(Stored dataset items)
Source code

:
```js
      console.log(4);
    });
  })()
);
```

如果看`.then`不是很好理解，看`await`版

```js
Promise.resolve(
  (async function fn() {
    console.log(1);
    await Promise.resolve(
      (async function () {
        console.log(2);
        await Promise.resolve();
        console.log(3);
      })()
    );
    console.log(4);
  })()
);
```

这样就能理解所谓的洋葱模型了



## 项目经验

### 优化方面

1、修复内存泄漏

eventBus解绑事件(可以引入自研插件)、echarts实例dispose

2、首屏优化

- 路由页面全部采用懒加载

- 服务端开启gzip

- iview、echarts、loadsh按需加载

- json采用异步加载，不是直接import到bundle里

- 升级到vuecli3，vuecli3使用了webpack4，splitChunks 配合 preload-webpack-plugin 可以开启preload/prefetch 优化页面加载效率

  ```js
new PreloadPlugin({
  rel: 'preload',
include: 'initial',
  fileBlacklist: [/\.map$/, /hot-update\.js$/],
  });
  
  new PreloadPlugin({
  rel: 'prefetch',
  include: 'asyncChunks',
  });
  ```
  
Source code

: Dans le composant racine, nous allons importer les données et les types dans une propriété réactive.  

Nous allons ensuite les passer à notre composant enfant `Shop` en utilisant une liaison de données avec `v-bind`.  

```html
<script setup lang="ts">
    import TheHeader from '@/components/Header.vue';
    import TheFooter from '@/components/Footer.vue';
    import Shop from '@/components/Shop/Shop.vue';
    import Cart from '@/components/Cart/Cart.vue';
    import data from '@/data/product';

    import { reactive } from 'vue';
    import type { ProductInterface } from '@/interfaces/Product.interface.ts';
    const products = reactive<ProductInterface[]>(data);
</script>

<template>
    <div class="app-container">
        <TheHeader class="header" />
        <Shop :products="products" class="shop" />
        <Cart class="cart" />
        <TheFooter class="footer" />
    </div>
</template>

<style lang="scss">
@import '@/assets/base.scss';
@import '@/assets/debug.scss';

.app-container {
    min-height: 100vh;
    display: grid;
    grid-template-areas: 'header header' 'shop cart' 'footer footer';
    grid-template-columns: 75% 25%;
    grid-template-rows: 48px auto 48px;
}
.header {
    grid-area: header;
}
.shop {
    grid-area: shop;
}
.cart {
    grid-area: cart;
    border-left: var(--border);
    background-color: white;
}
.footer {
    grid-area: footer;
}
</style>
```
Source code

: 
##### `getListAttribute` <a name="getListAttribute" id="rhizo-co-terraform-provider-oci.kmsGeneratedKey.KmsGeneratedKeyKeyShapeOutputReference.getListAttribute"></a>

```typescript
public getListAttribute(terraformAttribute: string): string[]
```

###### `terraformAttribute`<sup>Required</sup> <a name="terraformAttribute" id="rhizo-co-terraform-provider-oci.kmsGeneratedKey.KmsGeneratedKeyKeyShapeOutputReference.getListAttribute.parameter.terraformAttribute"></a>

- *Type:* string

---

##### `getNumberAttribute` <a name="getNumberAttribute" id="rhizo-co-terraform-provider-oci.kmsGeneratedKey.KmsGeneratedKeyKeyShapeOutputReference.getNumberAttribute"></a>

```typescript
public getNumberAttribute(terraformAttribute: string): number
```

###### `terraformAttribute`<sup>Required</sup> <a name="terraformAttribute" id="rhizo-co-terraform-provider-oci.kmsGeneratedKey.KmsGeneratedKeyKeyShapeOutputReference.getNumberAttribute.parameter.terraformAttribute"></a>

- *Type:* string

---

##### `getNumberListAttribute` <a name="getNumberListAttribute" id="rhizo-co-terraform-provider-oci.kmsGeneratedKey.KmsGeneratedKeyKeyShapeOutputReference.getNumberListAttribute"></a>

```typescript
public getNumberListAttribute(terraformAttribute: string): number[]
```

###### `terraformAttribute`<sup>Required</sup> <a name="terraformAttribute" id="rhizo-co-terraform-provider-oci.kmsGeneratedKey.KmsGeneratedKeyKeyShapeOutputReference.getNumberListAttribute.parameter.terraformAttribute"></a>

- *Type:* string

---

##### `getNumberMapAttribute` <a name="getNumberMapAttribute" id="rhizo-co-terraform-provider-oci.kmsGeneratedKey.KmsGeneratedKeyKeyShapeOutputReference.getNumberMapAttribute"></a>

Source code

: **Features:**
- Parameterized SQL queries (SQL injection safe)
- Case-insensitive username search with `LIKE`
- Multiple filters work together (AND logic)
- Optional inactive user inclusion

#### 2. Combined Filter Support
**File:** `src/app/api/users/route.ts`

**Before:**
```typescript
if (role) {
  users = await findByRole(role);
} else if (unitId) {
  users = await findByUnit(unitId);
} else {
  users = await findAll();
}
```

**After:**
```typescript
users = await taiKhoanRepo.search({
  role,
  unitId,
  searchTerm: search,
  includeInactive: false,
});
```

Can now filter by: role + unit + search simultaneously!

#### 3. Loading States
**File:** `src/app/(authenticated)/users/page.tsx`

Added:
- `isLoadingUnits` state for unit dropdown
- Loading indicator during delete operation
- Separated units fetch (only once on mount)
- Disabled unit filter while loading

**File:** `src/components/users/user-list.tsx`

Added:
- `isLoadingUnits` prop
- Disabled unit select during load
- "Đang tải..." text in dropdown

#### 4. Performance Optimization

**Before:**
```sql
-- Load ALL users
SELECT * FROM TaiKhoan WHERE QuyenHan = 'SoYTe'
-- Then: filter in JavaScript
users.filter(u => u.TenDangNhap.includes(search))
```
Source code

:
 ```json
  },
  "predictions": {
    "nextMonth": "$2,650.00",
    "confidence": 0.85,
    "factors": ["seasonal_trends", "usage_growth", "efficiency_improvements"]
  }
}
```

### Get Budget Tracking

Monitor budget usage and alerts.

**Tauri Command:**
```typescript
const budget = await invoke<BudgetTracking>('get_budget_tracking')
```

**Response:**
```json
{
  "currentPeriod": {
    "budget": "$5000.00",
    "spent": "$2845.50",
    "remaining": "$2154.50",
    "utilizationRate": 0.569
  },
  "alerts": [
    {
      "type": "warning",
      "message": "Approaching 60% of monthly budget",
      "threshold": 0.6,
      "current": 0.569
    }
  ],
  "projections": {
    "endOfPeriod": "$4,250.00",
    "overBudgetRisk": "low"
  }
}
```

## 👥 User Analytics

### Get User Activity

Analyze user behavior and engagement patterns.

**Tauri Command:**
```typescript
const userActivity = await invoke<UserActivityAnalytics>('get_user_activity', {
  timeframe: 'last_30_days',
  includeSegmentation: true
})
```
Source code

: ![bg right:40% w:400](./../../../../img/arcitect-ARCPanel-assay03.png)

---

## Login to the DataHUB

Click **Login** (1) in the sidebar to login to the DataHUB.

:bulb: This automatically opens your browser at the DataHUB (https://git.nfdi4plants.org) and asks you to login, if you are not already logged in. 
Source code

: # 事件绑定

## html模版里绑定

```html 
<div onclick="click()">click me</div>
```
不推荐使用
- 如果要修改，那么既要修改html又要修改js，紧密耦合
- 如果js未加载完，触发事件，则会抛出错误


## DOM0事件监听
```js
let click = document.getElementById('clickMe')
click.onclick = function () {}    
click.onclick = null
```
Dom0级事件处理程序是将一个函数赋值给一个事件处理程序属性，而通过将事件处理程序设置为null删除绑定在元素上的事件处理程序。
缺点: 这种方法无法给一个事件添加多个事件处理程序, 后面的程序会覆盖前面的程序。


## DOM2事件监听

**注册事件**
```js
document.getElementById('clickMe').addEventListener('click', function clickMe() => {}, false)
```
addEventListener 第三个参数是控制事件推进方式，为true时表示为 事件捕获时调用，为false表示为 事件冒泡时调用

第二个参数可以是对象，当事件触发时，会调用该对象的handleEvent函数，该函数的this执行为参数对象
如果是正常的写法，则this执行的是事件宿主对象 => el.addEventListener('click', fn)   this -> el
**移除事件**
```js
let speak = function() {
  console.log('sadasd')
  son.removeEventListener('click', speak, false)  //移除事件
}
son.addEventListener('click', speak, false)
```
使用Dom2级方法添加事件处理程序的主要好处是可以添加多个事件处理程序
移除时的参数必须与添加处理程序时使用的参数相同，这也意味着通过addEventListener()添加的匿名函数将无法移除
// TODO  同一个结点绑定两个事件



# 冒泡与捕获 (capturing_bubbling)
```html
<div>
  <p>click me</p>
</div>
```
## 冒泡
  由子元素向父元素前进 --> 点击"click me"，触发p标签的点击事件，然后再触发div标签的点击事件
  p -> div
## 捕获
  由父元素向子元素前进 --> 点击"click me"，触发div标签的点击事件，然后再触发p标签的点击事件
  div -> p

> _YOUR ASSIGNMENT_
Beginning at the top of the data, please return every line until and including the line containing "- json采用异步加载，不是直接import到bundle里", copied exactly, and nothing past it.

> _ANSWER SPACE_
Source code

:
```js
      console.log(4);
    });
  })()
);
```

如果看`.then`不是很好理解，看`await`版

```js
Promise.resolve(
  (async function fn() {
    console.log(1);
    await Promise.resolve(
      (async function () {
        console.log(2);
        await Promise.resolve();
        console.log(3);
      })()
    );
    console.log(4);
  })()
);
```

这样就能理解所谓的洋葱模型了



## 项目经验

### 优化方面

1、修复内存泄漏

eventBus解绑事件(可以引入自研插件)、echarts实例dispose

2、首屏优化

- 路由页面全部采用懒加载

- 服务端开启gzip

- iview、echarts、loadsh按需加载

- json采用异步加载，不是直接import到bundle里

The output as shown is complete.